[Stored data entries]

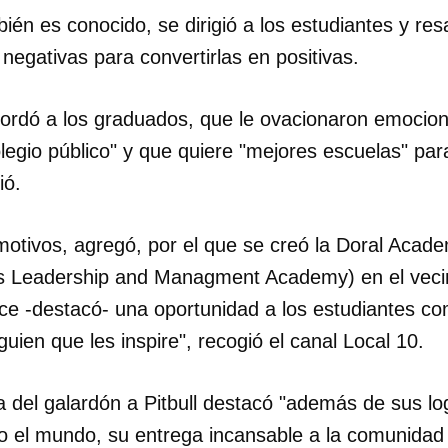
én es conocido, se dirigió a los estudiantes y resa
negativas para convertirlas en positivas.
cordó a los graduados, que le ovacionaron emocio
egio público" y que quiere "mejores escuelas" par
ió.
motivos, agregó, por el que se creó la Doral Acad
s Leadership and Managment Academy) en el vecin
ece -destacó- una oportunidad a los estudiantes c
guien que les inspire", recogió el canal Local 10.
a del galardón a Pitbull destacó "además de sus lo
o el mundo, su entrega incansable a la comunidad 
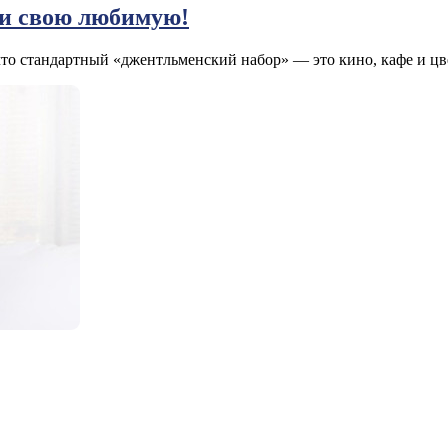
ви свою любимую!
то стандартный «джентльменский набор» — это кино, кафе и цве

- YOUR GOAL
Could you return each line, unchanged, from the line containing "guien que les" through the last line of the entries above, leaving out the pictures?

- SOLUTION TO THE PROBLEM
guien que les inspire", recogió el canal Local 10.
a del galardón a Pitbull destacó "además de sus lo
o el mundo, su entrega incansable a la comunidad 
ви свою любимую!
то стандартный «джентльменский набор» — это кино, кафе и цве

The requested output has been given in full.